Job item:
Can you give these records again with "remoteVideo" changed to "peerVideo" at every occurrence and nothing else altered?

[Opening Available data section]

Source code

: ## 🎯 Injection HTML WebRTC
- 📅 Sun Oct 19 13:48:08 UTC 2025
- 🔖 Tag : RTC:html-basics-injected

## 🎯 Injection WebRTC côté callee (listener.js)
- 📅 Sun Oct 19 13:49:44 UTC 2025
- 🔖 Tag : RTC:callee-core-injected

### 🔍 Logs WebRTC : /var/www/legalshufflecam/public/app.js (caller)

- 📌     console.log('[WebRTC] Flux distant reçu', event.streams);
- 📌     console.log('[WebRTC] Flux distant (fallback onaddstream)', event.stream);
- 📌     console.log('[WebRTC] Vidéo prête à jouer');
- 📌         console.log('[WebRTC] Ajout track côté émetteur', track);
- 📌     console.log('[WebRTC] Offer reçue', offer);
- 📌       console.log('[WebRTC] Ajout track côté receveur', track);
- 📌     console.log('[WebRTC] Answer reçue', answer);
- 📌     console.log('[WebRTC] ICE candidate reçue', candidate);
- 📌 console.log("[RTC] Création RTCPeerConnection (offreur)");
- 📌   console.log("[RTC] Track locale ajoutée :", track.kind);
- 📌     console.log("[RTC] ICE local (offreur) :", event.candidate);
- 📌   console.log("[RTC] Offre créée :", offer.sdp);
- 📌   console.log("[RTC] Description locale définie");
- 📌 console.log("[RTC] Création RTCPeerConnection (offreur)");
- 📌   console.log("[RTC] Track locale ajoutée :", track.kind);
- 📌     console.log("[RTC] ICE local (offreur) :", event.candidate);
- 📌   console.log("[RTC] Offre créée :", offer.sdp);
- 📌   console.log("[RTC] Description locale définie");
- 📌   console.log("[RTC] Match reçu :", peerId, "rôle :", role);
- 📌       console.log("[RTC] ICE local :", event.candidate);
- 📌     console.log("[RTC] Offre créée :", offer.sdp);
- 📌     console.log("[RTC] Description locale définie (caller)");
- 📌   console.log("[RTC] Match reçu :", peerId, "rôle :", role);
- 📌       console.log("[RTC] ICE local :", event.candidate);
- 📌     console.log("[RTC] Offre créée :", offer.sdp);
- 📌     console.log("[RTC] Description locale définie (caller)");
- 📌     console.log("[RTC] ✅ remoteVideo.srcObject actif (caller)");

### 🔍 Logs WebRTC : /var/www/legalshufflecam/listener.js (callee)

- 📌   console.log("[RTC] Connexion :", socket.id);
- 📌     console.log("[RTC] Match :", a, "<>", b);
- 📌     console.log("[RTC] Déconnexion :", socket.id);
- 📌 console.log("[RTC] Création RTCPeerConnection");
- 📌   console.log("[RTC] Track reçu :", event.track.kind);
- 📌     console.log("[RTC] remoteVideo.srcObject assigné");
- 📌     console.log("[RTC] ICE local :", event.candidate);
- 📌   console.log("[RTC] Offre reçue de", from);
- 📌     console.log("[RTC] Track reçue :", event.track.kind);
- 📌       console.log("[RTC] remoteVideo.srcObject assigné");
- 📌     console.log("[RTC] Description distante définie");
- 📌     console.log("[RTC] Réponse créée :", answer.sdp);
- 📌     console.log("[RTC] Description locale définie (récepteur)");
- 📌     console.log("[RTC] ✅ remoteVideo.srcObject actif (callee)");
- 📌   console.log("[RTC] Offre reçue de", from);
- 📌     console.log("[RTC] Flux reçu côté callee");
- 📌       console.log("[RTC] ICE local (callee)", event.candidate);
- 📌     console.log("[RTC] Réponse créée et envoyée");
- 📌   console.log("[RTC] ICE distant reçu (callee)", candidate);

[Closing Available data section]

Result of this task:
Source code

: ## 🎯 Injection HTML WebRTC
- 📅 Sun Oct 19 13:48:08 UTC 2025
- 🔖 Tag : RTC:html-basics-injected

## 🎯 Injection WebRTC côté callee (listener.js)
- 📅 Sun Oct 19 13:49:44 UTC 2025
- 🔖 Tag : RTC:callee-core-injected

### 🔍 Logs WebRTC : /var/www/legalshufflecam/public/app.js (caller)

- 📌     console.log('[WebRTC] Flux distant reçu', event.streams);
- 📌     console.log('[WebRTC] Flux distant (fallback onaddstream)', event.stream);
- 📌     console.log('[WebRTC] Vidéo prête à jouer');
- 📌         console.log('[WebRTC] Ajout track côté émetteur', track);
- 📌     console.log('[WebRTC] Offer reçue', offer);
- 📌       console.log('[WebRTC] Ajout track côté receveur', track);
- 📌     console.log('[WebRTC] Answer reçue', answer);
- 📌     console.log('[WebRTC] ICE candidate reçue', candidate);
- 📌 console.log("[RTC] Création RTCPeerConnection (offreur)");
- 📌   console.log("[RTC] Track locale ajoutée :", track.kind);
- 📌     console.log("[RTC] ICE local (offreur) :", event.candidate);
- 📌   console.log("[RTC] Offre créée :", offer.sdp);
- 📌   console.log("[RTC] Description locale définie");
- 📌 console.log("[RTC] Création RTCPeerConnection (offreur)");
- 📌   console.log("[RTC] Track locale ajoutée :", track.kind);
- 📌     console.log("[RTC] ICE local (offreur) :", event.candidate);
- 📌   console.log("[RTC] Offre créée :", offer.sdp);
- 📌   console.log("[RTC] Description locale définie");
- 📌   console.log("[RTC] Match reçu :", peerId, "rôle :", role);
- 📌       console.log("[RTC] ICE local :", event.candidate);
- 📌     console.log("[RTC] Offre créée :", offer.sdp);
- 📌     console.log("[RTC] Description locale définie (caller)");
- 📌   console.log("[RTC] Match reçu :", peerId, "rôle :", role);
- 📌       console.log("[RTC] ICE local :", event.candidate);
- 📌     console.log("[RTC] Offre créée :", offer.sdp);
- 📌     console.log("[RTC] Description locale définie (caller)");
- 📌     console.log("[RTC] ✅ peerVideo.srcObject actif (caller)");

### 🔍 Logs WebRTC : /var/www/legalshufflecam/listener.js (callee)

- 📌   console.log("[RTC] Connexion :", socket.id);
- 📌     console.log("[RTC] Match :", a, "<>", b);
- 📌     console.log("[RTC] Déconnexion :", socket.id);
- 📌 console.log("[RTC] Création RTCPeerConnection");
- 📌   console.log("[RTC] Track reçu :", event.track.kind);
- 📌     console.log("[RTC] peerVideo.srcObject assigné");
- 📌     console.log("[RTC] ICE local :", event.candidate);
- 📌   console.log("[RTC] Offre reçue de", from);
- 📌     console.log("[RTC] Track reçue :", event.track.kind);
- 📌       console.log("[RTC] peerVideo.srcObject assigné");
- 📌     console.log("[RTC] Description distante définie");
- 📌     console.log("[RTC] Réponse créée :", answer.sdp);
- 📌     console.log("[RTC] Description locale définie (récepteur)");
- 📌     console.log("[RTC] ✅ peerVideo.srcObject actif (callee)");
- 📌   console.log("[RTC] Offre reçue de", from);
- 📌     console.log("[RTC] Flux reçu côté callee");
- 📌       console.log("[RTC] ICE local (callee)", event.candidate);
- 📌     console.log("[RTC] Réponse créée et envoyée");
- 📌   console.log("[RTC] ICE distant reçu (callee)", candidate);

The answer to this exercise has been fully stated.